MILANO – Passare giorni su una barella perché non ci sono posti letto in reparto; attendere più di un mese il risultato di un semplice esame delle urine perché l’Asl non ha i reagenti; pagare quasi 18 euro per una medicazione che prima ne costava 3. E ancora: cure domiciliari ridotte o addirittura sospese e, immancabilmente, lunghe attese per fare una visita o un esame: si arriva ad aspettare anche un anno per la mammografia e sei mesi per la visita oncologica, nonostante percorsi diagnostico-terapeutici “protetti”. Sono questi solo alcuni dei disservizi denunciati dai cittadini al Pit salute (Progetto integrato di Tutela) di Cittadinanzattiva – Tribunale per i diritti del malato. Oltre 26mila le segnalazioni giunte nel 2011, in aumento rispetto all’anno precedente. I dati sono contenuti nel rapporto presentato nei giorni scorsi a Roma, intitolato «Servizio sanitario nazionale e cittadini: lo Stato (a)sociale».

I PROBLEMI – Rimangono ai primi posti, pur se in lieve diminuzione rispetto all’anno precedente, le segnalazioni su presunti errori (soprattutto in oncologia e ortopedia) e sulle liste di attesa (in particolare per gli interventi chirurgici). «Ma i notevoli ritardi passano quasi in secondo piano rispetto ad altri problemi emergenti, come la riduzione o addirittura la scomparsa di servizi e prestazioni – commenta Giuseppe Scaramuzza, coordinatore del Tribunale per i diritti del malato -. Già in questo rapporto, riferito al 2011, s’intravede il loro drastico depauperamento, soprattutto nelle Regioni con piani di rientro. E con gli ulteriori tagli al Servizio sanitario nazionale la situazione è destinata a peggiorare». Pesa sui cittadini il carico economico sostenuto a causa di ticket sempre più onerosi per farmaci, Pronto soccorso, esami diagnostici, visite specialistiche.

ACCESSO AI SERVIZI – Ma il rapporto 2011 evidenzia anche un aumento delle segnalazioni sul difficile accesso ai servizi sanitari: rispetto all’assistenza ospedaliera, i cittadini denunciano il rifiuto del ricovero per mancanza di posti letto in reparto (soprattutto in ortopedia e oncologia), nonché in strutture di lungodegenza e di riabilitazione; crescono, poi, le segnalazioni di disagi nel settore dell’emergenza-urgenza, con lunghe attese al Pronto soccorso e scarsa trasparenza nell’assegnazione dei codici di triage. Ancora difficoltoso, inoltre, l’accesso alle informazioni sanitarie, soprattutto alla cartella clinica. Infine, i pazienti continuano a denunciare comportamenti sgarbati e irrispettosi, come pure la carenza di trattamenti che potrebbero evitare il dolore. Non va meglio per l’assistenza territoriale: circa un decimo delle 26mila segnalazioni giunte al Pit Salute nel 2011 riguarda quest’ambito; raddoppiano rispetto al 2010 quelle sulla prosecuzione problematica delle cure una volta che si è dimessi dall’ospedale: i maggiori disagi si registrano in ambito ortopedico, oncologico e neurologico.

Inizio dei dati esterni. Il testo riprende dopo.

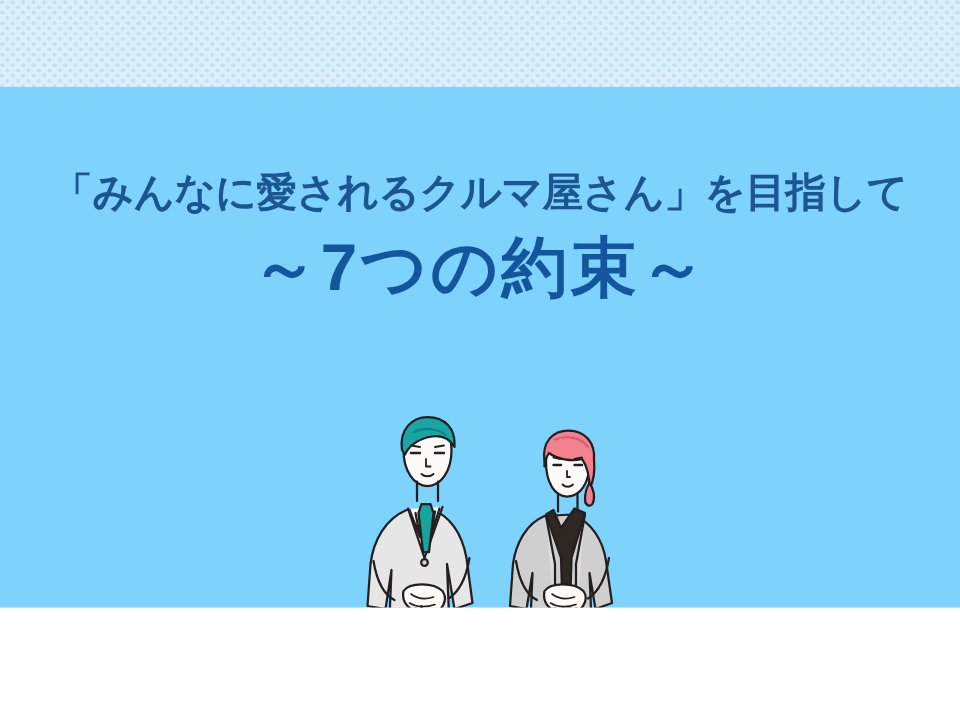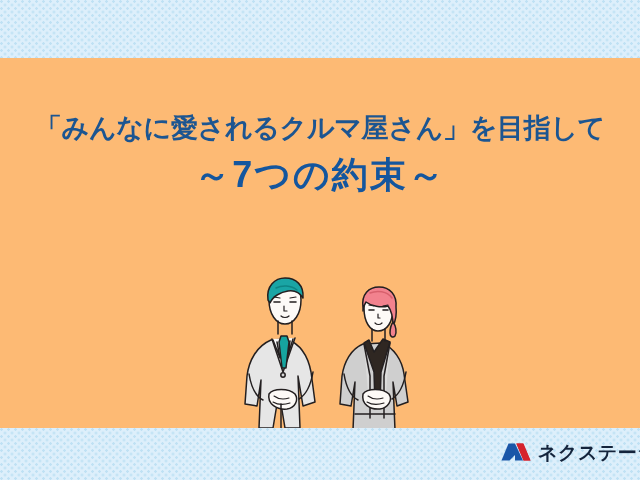--- a/index.html
+++ b/index.html
@@ -17,8 +17,8 @@
   #banner {
     position: relative;
     width: 640px;
-    height: 480px;
-    background: #fdba74;
+    height: 405px;
+    background: #7dd3fc;
     overflow: hidden;
   }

ASSISTENZA – «Si chiudono gli ospedali e si tagliano i posti letto per acuti ma non si adeguano le strutture sul territorio – sottolinea Scaramuzza -. Anzi: sempre più spesso, per mancanza di fondi, sono sospesi o ridotti i cicli di riabilitazione e l’assistenza domiciliare. E, soprattutto nei giorni festivi, in caso di necessità non si può fare altro che ricorrere, in modo improprio, all’ospedale». Altra nota dolente, l’assistenza farmaceutica: prevale tra i cittadini un senso di smarrimento e confusione, per esempio, rispetto ai superticket diversi da Regione da Regione.